Some of the recipes sorts leave you with a WTF?! look on your face: Peanut butter and onion sandwiches.  Others definitely harken back to a time when every vegetable was cooked until it was mush.  The recipes aren't all great by any means, but there are lots of great recipes that serve as starting points for SHTF food preparation.  I'm not talking end of the world eat-on-the-run while we evacuate cooking.  I'm talking everyone is unemployed, money if tight, and we have to live off the food in the larder cooking.  Hmmmmm...  flour, baking powder, dried milk, and some oil can whip up into some baking powder biscuits. And the wild grapes out near the garden could be cooked up with a bit of sugar to make a grape jelly for the biscuits....  Tomorrow I can take the same basic flour, baking powder, salt, sugar and oil and if add an egg from the chcikens in the coop, a bit of cinnamon and nutmeg, and slome grated apple off that old tree beside the shed we could have apple flapjacks instead.  

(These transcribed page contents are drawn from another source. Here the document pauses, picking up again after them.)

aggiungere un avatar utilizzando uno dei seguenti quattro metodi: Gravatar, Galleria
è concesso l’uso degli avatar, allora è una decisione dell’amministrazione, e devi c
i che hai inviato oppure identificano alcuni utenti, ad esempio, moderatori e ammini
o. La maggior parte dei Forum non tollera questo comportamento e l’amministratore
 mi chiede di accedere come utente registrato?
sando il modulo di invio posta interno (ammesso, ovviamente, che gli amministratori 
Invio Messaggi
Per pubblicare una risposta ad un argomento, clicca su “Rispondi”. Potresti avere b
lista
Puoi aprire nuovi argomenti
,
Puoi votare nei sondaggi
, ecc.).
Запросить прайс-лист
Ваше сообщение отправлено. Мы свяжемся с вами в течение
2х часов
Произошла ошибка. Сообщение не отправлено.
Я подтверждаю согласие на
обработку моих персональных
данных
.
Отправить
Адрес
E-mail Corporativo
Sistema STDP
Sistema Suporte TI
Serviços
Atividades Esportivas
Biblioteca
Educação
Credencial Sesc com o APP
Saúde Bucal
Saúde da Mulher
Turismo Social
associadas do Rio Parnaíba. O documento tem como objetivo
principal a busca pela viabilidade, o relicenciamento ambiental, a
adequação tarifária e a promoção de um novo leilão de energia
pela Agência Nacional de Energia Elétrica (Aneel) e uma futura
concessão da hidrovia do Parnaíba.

If you have NO skill in the kitchen a lot of these recipes would definitely border on the inedible.  However, if you cook even a modest amount, and can 'interprete' a recipe this is a useful tool.  It's not hard to scan the recipe book and simply decide that "No, I am not making Caviar Canapes".  However, you might come across a recipe like "cornmeal giddlecakes" and say " hey, I betcha I could substitute powdered milk for fresh in that recipe and end up with something different from the damned fry bread I've eaten ten days running!".  You might have 50 odd lbs of beets in the root cellar and are getting mighty tired of boiled beet root.  So, if you took a couple of those beets and if you add a few other basic ingredients from the garden and storage you can make Borscht.  The variety might be particularly welcome.

Most of these 40's era recipes will be overcooked, oversalted  and frequently somewhat bland for many modern palates.  However, a little kitchen experimentation means you can take the basic recipe, modify seasonings, and end up with something quite palatable.

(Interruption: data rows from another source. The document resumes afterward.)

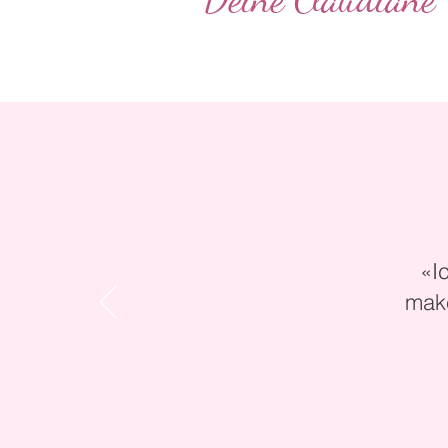
«I
make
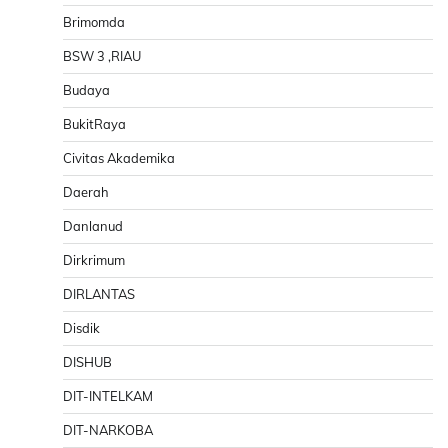
Brimomda
BSW 3 ,RIAU
Budaya
BukitRaya
Civitas Akademika
Daerah
Danlanud
Dirkrimum
DIRLANTAS
Disdik
DISHUB
DIT-INTELKAM
DIT-NARKOBA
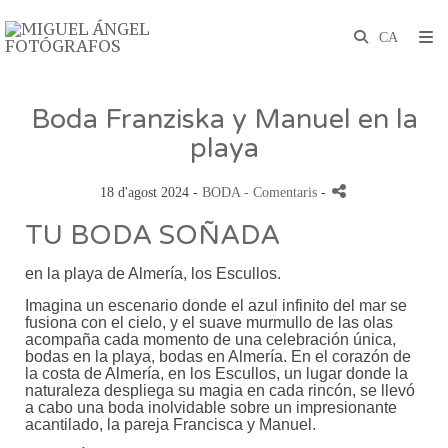
Boda Franziska y Manuel en la
playa
18 d'agost 2024 -
BODA
- Comentaris
-
TU BODA SOÑADA
en la playa de Almería, los Escullos.
Imagina un escenario donde el azul infinito del mar se
fusiona con el cielo, y el suave murmullo de las olas
acompaña cada momento de una celebración única,
bodas en la playa, bodas en Almería. En el corazón de
la costa de Almería, en los Escullos, un lugar donde la
naturaleza despliega su magia en cada rincón, se llevó
a cabo una boda inolvidable sobre un impresionante
acantilado, la pareja Francisca y Manuel.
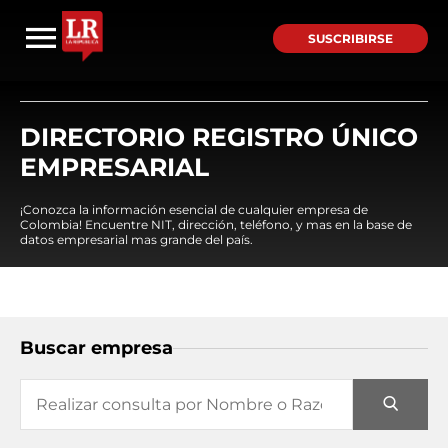
SUSCRIBIRSE
DIRECTORIO REGISTRO ÚNICO
EMPRESARIAL
¡Conozca la información esencial de cualquier empresa de
Colombia! Encuentre NIT, dirección, teléfono, y mas en la base de
datos empresarial mas grande del país.
Buscar empresa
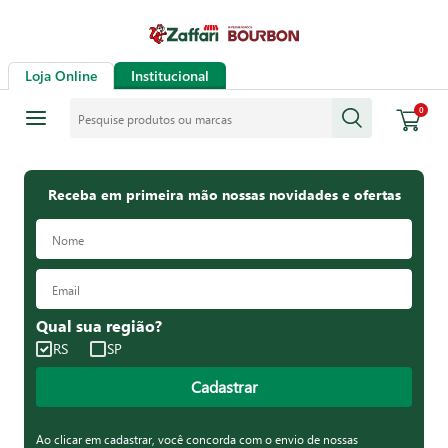
Loja Online
Institucional
Pesquise produtos ou marcas
0
Receba em primeira mão nossas novidades e ofertas
Qual sua região?
RS
SP
Cadastrar
Ao clicar em cadastrar, você concorda com o envio de nossas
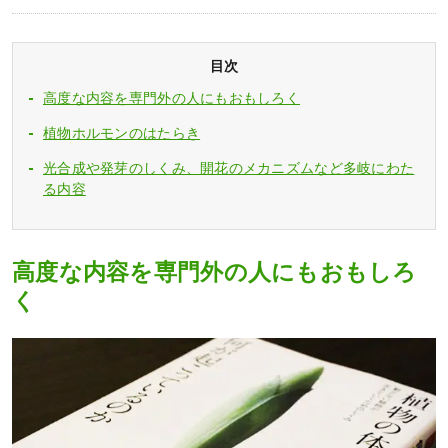
目次
高度な内容を専門外の人にもおもしろく
植物ホルモンのはたらき
光合成や発芽のしくみ、開花のメカニズムなど多岐にわた
る内容
高度な内容を専門外の人にもおもしろ
く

It's simply one more tool in the toolbox.  

12/19/2011 4:41:33 PM EDT
[#1]
i keep a few older cookbooks on hand for the same reasons you point out. i hate to waste food and alot of the older people really knew how to make outstanding meals with practicaly nothing. its becoming a lost art and its a shame. when i was a kid, the men in the family, 3 generations, would all eat like kings at hunting camp with just a very few store bought items. most of what we had was provided by the forest. the secret to making it really good was the preperation. i remember my grandfather calling men who didnt know how ti cook well, "low bred".
12/19/2011 6:29:10 PM EDT
[#2]
I have my great grandma's cookbook and it's exactly as the OP described.  The only section I won't use is the canning section - I have a new Ball's book for that.  Otherwise the recipes are simple, use basic and inexpensive ingredients, and taste really good.
12/19/2011 6:50:38 PM EDT
[#3]
Take a look at this: Depression Era Recipes

We got a copy last year as a Christmas gift, haven't tried many of the recipes yet but I gotta say the Boston Brown Bread is to die for.
12/19/2011 8:22:56 PM EDT
[#4]
Strangely (since I'm a dude, and when I batched it, cooked one-pan meals for the most part), I collect cookbooks, both originals and reprints from pre-1900. I've got some from the 1880s all the way back to the mid 16th century. I collected them long before I was married to my first wife, who was not a cook at all, or my current wife, who does all of our cooking, at home, from scratch. She very seldom cracks them open, but they are there. I dig the shit out of old books anyway (I have an original 1860s edition of the US Army musketry manual, as well as a lot of other weird old shit like that.), and always figured references on cooking without modern technology, but for making real food, as opposed to camping food, would serve well for MWR in the future.
12/20/2011 12:33:06 AM EDT
[#5]
I have the Creole Cook Book 1st. published in 1901, many recipes are from the civil war era. Most all meals prepared on open fire and harth. A valuable asset in my food and cooking stores.